Document.
I'm writing an external merge sort. It works like that: read k chunks from big file, sort them in memory, perform k-way merge, done. So I need to sequentially read from different portions of the file during the k-way merge phase. What's the best way to do that: several ifstreams or one ifstream and seeking? Also, is there a library for easy async IO?
Use one ifstream at a time on the same file. More than one wastes resources, and you'd have to seek anyway (because by default the ifstream's file pointer starts at the beginning of the file).
As for a C++ async IO library, check out this question.
EDIT: I originally misunderstood what you are trying to do (this Wikipedia article filled me in). I don't know how much ifstream buffers by default, but you can turn off buffering by using the pubsetbuf(0, 0); method described here, and then do your own buffering. This may be slower, however, than using multiple ifstreams with automatic buffering. Some benchmarking is in order.

Extracted information.

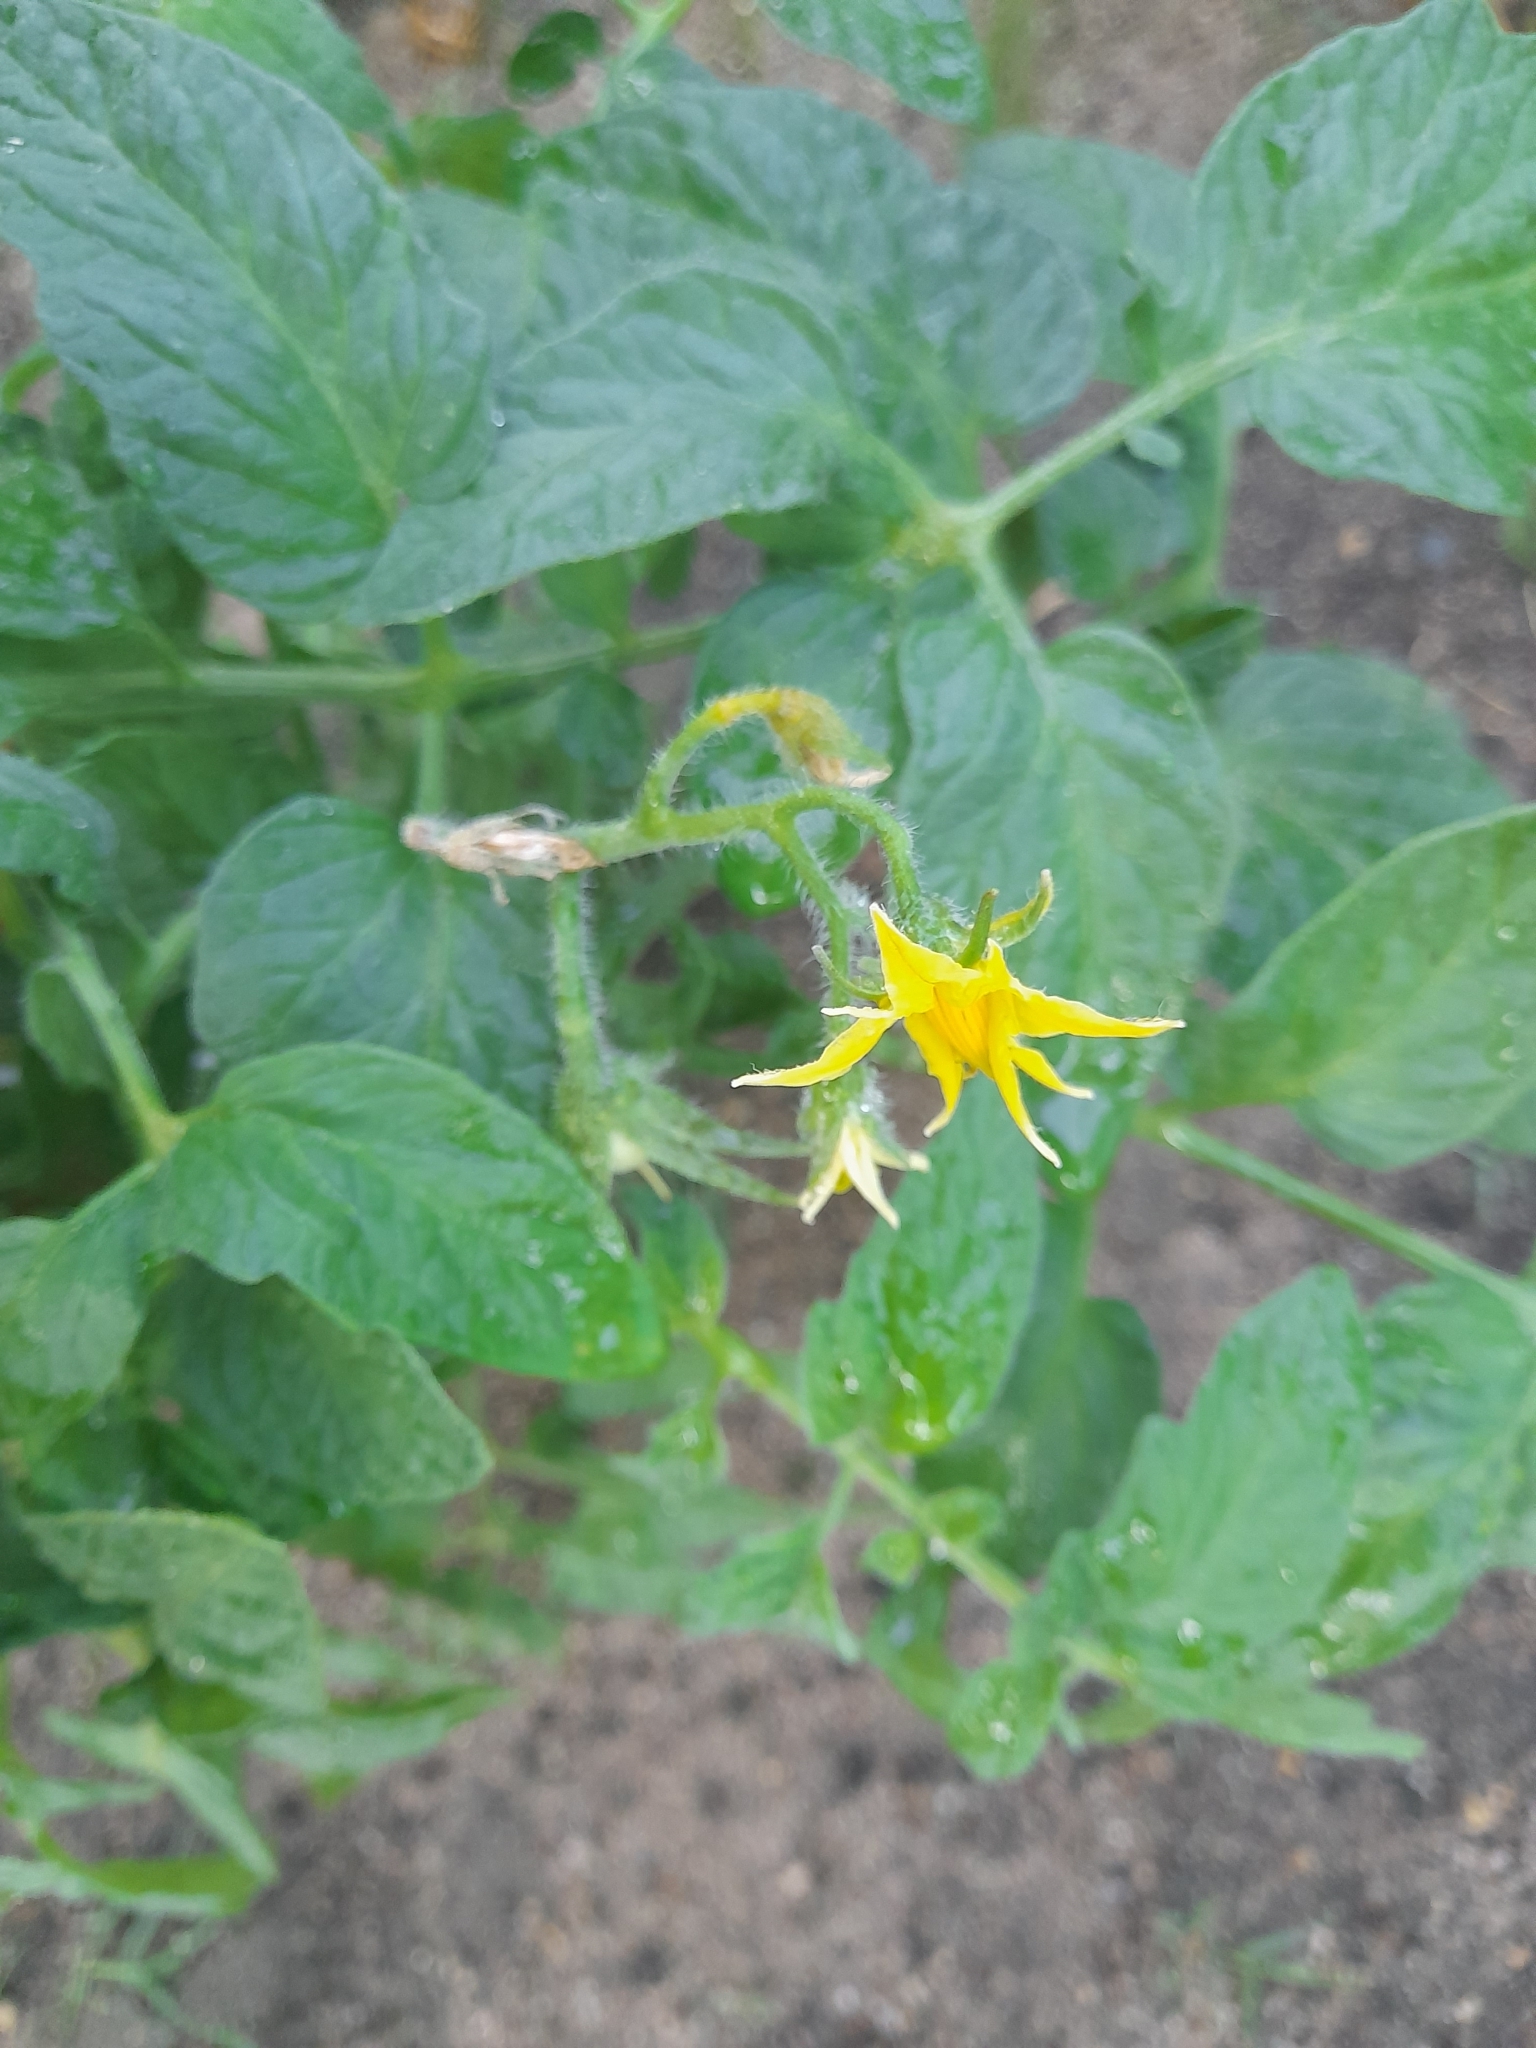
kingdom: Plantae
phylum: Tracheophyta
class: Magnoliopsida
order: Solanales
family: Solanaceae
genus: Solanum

...

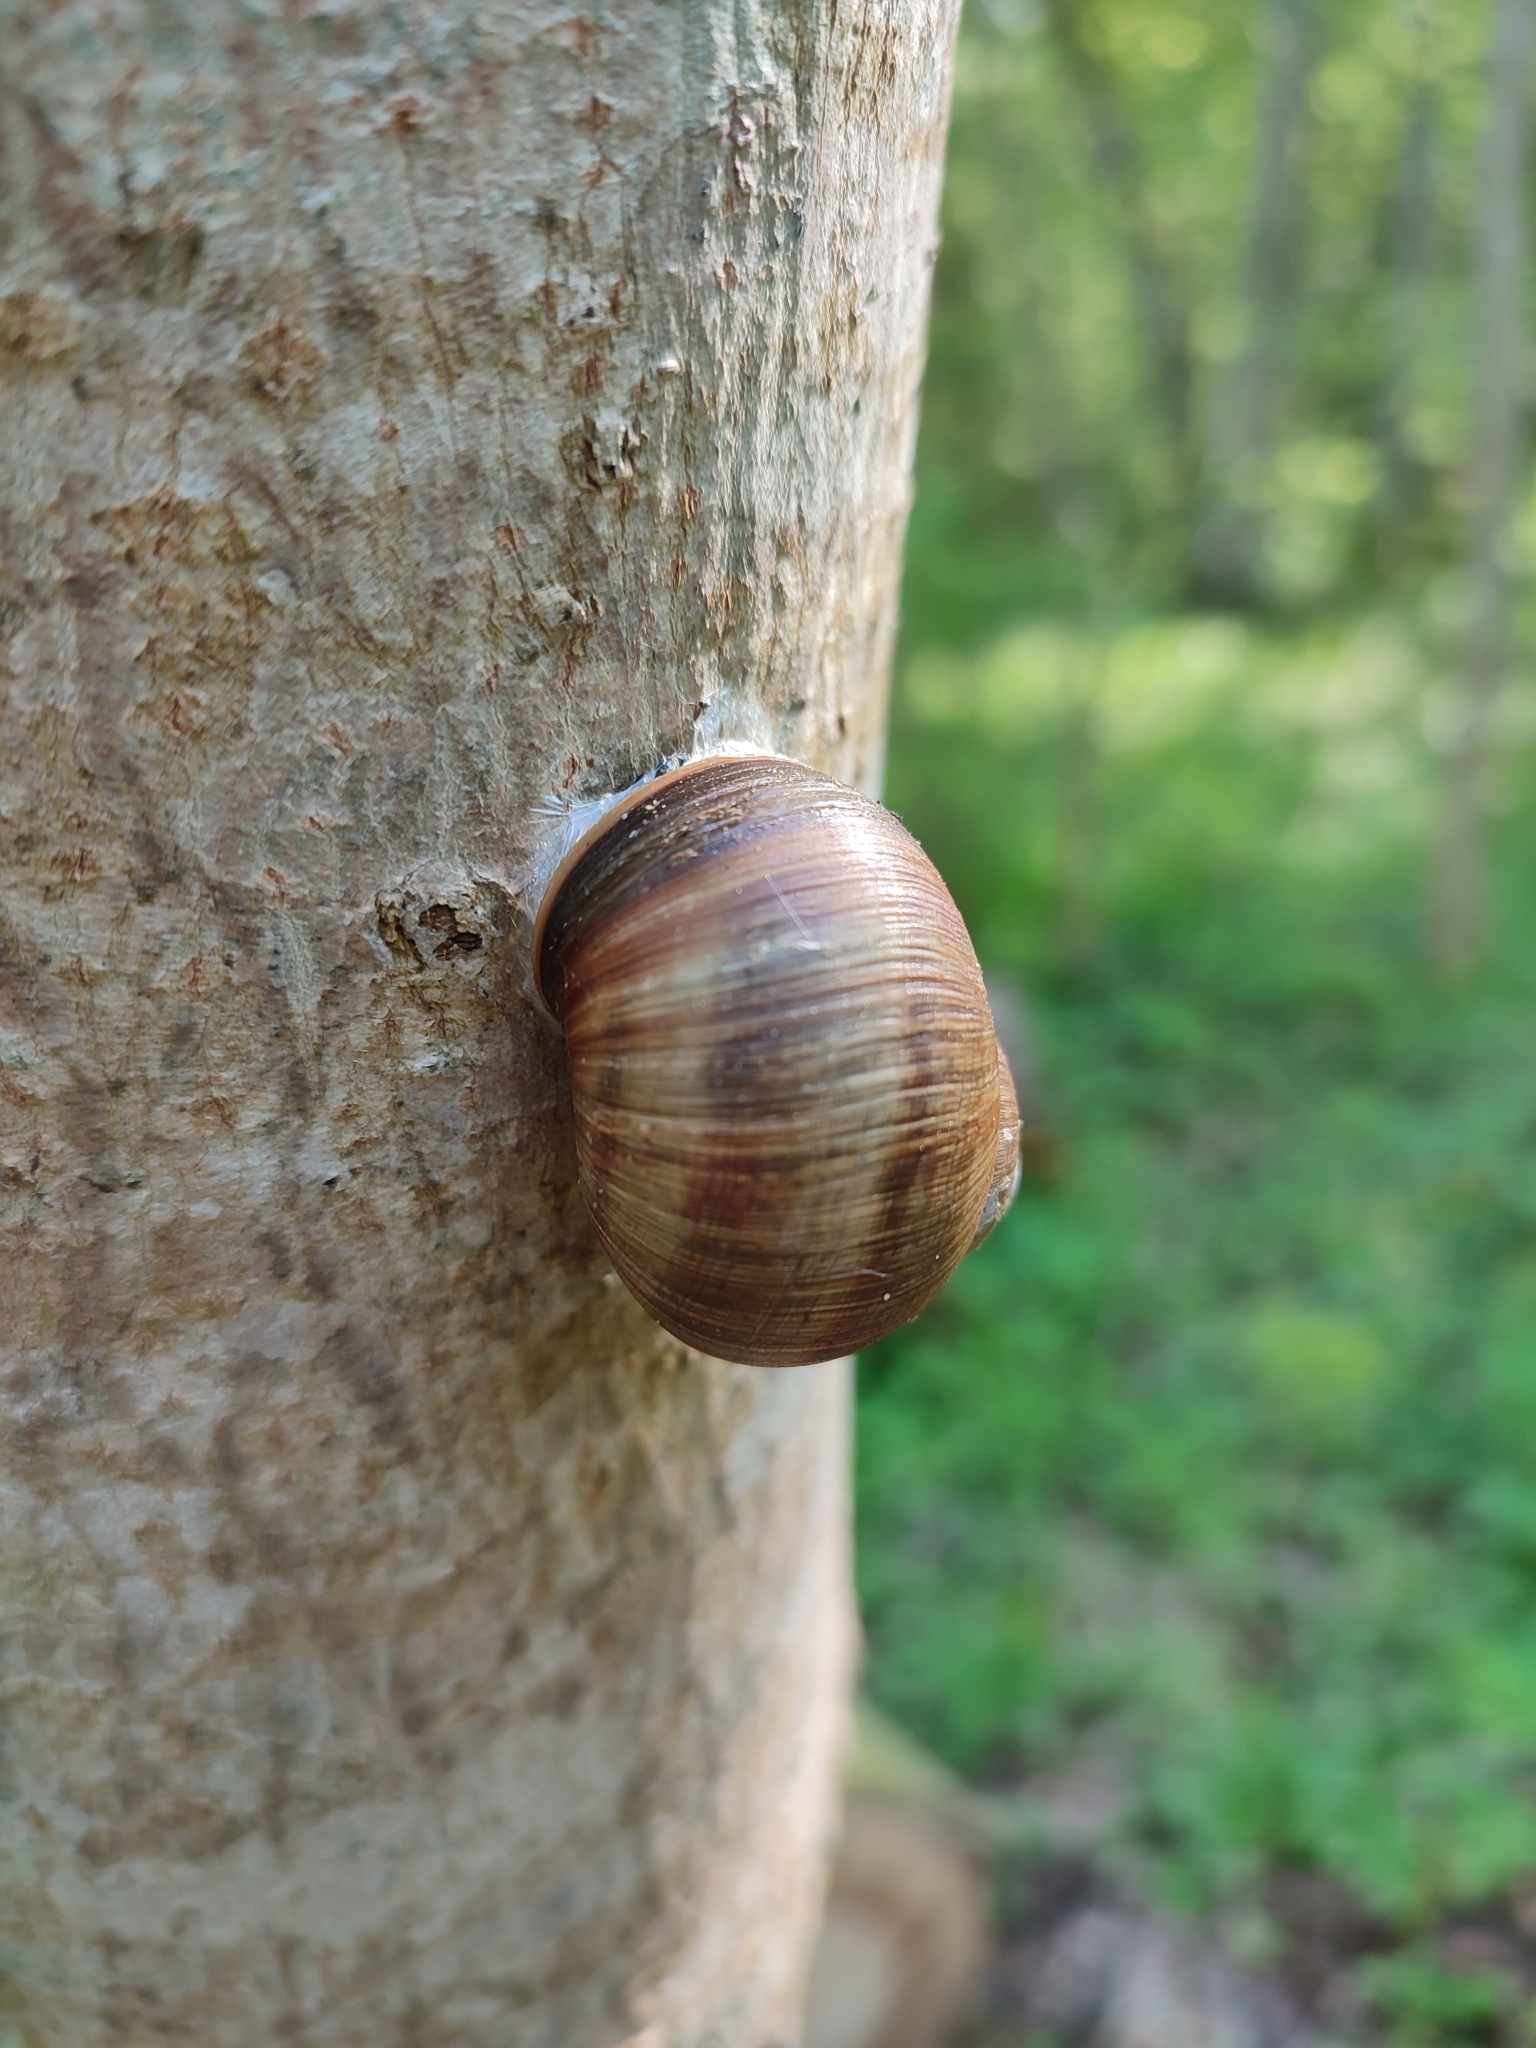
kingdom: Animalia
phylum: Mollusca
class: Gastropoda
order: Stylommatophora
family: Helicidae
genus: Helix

The task. Continue the forum thread above about reading one large file during an external merge sort, starting after its last sentence.

Written answer.
Definitely try the multiple streams. Seeking probably throws away internally buffered data (at least within the process, even if the OS retains it in cache), and if the items you're sorting are small that could be very costly indeed.
Anyway, it shouldn't be too hard to compare the performance of your two fstream strategies. Do a simple experiment with k = 2.
Note that there may be a limit on the number of simultaneous open files one process can have (ulimit -n). if you reach that, then you might want to consider using a single stream, but buffering data from each of your k chunks manually.
It might be worth mmapping the file and using multiple pointers, if the file is small enough (equivalently: your address space is large enough).